> Records to process:
☆ ☆ ☆ ☆
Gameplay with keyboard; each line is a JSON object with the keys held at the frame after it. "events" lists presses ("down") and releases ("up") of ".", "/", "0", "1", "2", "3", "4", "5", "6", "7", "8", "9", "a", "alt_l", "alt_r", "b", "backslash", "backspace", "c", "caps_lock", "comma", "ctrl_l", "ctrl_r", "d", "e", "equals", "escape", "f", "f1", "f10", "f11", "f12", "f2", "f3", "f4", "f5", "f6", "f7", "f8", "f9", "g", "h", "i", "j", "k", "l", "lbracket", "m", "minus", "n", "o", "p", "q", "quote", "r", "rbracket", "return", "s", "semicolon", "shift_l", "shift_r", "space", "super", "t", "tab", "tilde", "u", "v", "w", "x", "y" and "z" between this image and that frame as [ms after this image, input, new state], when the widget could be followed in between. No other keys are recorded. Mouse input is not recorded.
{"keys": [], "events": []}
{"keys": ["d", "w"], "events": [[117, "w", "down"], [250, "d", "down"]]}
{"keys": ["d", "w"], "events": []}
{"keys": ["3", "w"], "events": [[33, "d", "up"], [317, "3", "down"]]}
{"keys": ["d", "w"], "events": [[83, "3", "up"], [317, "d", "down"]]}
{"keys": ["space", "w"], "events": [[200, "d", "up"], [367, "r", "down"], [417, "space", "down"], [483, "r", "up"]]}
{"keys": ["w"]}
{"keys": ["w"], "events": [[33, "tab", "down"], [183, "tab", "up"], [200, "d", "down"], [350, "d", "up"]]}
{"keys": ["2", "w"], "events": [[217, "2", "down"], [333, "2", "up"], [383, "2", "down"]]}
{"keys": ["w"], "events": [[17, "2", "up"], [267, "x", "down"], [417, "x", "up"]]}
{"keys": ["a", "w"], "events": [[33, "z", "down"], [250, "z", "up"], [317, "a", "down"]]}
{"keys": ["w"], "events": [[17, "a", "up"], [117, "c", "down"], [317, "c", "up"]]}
☆ ☆ ☆ ☆
The total wanted is the number of lines in the entries above that contain "space". Give it alone.

> Output for this exercise: 2